Dataset entries below:

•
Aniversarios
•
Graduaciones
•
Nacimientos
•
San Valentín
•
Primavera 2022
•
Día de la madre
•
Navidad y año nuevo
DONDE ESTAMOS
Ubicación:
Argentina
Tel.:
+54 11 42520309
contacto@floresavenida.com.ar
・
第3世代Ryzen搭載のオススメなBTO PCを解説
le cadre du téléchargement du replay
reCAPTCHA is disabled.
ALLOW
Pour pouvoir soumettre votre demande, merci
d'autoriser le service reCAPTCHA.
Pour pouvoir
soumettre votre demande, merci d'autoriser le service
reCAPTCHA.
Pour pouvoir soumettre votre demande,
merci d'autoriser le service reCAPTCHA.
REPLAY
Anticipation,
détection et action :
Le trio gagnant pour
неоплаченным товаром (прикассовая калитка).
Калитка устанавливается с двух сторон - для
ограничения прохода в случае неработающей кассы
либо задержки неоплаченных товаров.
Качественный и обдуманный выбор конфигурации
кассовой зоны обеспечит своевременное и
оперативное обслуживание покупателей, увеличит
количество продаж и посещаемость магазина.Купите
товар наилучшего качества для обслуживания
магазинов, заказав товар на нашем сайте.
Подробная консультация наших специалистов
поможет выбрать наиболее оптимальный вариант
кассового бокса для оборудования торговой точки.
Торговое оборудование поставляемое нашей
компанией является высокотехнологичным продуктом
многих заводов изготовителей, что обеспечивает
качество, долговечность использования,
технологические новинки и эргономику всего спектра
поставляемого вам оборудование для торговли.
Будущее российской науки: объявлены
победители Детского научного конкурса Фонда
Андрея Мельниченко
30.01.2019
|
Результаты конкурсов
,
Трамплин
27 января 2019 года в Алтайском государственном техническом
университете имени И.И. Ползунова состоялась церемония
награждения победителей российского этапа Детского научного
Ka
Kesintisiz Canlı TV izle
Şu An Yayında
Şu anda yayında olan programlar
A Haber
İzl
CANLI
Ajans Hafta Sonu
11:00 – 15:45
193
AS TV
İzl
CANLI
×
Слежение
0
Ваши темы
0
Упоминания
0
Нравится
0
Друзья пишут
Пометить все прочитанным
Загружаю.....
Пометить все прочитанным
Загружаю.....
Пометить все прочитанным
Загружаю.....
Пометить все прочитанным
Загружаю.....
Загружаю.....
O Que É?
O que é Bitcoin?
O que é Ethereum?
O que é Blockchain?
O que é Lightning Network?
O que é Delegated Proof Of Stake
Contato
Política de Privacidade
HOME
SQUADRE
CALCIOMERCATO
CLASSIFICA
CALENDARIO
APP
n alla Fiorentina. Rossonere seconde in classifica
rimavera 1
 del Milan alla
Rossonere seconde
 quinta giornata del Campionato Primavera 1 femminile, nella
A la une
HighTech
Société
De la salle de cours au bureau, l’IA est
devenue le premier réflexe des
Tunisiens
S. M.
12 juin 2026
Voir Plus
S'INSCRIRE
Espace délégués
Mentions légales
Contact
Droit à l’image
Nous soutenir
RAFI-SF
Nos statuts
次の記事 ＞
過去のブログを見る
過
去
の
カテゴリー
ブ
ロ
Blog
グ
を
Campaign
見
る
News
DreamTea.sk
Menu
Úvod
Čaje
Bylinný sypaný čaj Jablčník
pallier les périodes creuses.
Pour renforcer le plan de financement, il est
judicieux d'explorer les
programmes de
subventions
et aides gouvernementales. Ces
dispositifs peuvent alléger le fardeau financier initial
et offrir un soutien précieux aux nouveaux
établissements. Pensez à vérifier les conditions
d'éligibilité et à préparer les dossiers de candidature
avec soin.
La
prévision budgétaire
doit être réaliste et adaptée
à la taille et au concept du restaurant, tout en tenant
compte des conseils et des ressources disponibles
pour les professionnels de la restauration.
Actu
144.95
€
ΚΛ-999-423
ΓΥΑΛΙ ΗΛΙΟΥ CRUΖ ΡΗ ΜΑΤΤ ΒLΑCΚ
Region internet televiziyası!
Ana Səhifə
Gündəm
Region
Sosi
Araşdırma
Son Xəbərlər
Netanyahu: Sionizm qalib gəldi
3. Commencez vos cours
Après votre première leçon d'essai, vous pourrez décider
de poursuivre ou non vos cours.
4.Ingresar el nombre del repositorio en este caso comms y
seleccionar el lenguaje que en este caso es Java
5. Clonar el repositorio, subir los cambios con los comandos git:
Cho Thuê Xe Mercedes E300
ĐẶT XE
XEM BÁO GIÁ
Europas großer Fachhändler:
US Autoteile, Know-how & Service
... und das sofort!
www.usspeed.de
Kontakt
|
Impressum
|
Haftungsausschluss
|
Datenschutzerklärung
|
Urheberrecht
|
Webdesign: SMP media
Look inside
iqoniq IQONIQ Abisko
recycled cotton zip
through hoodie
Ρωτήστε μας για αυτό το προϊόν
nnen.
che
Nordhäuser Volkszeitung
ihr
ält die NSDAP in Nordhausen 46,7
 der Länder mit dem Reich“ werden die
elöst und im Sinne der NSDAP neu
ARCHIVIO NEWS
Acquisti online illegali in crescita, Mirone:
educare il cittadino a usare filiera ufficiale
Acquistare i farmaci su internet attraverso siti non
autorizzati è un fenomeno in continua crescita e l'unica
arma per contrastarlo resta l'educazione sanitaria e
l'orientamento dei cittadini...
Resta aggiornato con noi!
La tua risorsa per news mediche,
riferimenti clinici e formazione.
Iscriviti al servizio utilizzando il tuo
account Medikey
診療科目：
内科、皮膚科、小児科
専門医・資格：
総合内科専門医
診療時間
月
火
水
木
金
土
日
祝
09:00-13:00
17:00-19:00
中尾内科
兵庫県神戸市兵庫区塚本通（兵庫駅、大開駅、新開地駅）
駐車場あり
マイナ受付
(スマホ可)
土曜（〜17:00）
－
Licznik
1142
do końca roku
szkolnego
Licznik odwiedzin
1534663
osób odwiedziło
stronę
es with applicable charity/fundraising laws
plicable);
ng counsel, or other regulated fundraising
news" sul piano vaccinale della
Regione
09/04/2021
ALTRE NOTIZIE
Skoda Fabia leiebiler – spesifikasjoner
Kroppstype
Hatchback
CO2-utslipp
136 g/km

End of Dataset entries.

*Work order*
From the line containing "Resta aggiornato con noi!" down to the final line of the data, write out every line exactly; both the first and last of these belong in your answer, and nothing else does.

*Worked solution*
Resta aggiornato con noi!
La tua risorsa per news mediche,
riferimenti clinici e formazione.
Iscriviti al servizio utilizzando il tuo
account Medikey
診療科目：
内科、皮膚科、小児科
専門医・資格：
総合内科専門医
診療時間
月
火
水
木
金
土
日
祝
09:00-13:00
17:00-19:00
中尾内科
兵庫県神戸市兵庫区塚本通（兵庫駅、大開駅、新開地駅）
駐車場あり
マイナ受付
(スマホ可)
土曜（〜17:00）
－
Licznik
1142
do końca roku
szkolnego
Licznik odwiedzin
1534663
osób odwiedziło
stronę
es with applicable charity/fundraising laws
plicable);
ng counsel, or other regulated fundraising
news" sul piano vaccinale della
Regione
09/04/2021
ALTRE NOTIZIE
Skoda Fabia leiebiler – spesifikasjoner
Kroppstype
Hatchback
CO2-utslipp
136 g/km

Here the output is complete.